Please set down, exactly as written, the line containing "540 598 1007" and every line after it through the end of the records.

INPUT |
---------------

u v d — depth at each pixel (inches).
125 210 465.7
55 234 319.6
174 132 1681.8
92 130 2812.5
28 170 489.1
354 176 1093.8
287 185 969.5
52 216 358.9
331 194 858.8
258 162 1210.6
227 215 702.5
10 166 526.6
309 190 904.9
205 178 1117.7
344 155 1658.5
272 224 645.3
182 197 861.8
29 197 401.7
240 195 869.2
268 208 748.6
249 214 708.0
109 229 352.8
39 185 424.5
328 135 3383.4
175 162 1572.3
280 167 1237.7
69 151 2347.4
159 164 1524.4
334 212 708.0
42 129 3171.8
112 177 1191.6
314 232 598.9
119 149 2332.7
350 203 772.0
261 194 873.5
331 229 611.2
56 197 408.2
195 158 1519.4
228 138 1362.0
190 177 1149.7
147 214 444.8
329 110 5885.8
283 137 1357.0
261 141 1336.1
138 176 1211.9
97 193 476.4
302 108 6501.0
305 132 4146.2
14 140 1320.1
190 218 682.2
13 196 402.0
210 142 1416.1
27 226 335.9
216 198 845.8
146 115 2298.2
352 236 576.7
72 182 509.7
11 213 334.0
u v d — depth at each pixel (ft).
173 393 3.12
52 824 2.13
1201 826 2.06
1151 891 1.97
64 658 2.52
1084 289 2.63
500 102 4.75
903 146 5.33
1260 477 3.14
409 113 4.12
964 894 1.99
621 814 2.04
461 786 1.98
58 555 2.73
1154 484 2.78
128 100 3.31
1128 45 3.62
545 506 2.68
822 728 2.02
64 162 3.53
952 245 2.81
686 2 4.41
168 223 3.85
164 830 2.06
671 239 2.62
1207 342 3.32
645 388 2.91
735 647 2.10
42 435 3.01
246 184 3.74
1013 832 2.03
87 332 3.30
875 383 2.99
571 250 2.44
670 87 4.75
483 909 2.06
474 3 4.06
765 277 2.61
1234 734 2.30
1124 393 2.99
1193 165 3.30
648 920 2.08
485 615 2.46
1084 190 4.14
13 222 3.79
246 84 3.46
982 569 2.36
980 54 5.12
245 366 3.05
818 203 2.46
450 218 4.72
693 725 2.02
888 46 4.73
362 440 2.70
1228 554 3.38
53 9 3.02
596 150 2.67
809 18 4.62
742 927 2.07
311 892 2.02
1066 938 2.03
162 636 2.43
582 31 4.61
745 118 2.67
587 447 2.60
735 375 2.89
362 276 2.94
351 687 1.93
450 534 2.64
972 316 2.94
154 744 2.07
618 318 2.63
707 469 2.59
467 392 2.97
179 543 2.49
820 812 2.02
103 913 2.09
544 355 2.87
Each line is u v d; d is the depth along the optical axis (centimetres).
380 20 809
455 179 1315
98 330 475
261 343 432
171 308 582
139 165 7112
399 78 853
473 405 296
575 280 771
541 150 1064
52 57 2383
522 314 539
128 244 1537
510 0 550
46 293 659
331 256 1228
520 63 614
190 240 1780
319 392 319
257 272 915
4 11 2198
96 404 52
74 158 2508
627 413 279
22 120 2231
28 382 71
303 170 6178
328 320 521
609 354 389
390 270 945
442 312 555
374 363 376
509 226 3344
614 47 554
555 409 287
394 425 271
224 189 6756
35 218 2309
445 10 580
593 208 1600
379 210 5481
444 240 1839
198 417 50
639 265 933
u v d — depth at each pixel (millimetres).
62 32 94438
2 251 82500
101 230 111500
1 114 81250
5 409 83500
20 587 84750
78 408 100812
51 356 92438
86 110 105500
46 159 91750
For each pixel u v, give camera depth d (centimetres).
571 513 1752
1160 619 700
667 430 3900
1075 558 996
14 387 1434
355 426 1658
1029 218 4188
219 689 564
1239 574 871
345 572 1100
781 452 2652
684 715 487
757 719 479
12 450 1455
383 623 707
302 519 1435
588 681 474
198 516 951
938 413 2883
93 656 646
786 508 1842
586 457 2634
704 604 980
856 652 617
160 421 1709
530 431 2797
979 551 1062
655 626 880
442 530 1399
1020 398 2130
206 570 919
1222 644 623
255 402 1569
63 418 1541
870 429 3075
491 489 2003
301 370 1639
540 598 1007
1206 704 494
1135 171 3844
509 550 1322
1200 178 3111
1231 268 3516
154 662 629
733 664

---------------

WRITTEN ANSWER |
540 598 1007
1206 704 494
1135 171 3844
509 550 1322
1200 178 3111
1231 268 3516
154 662 629
733 664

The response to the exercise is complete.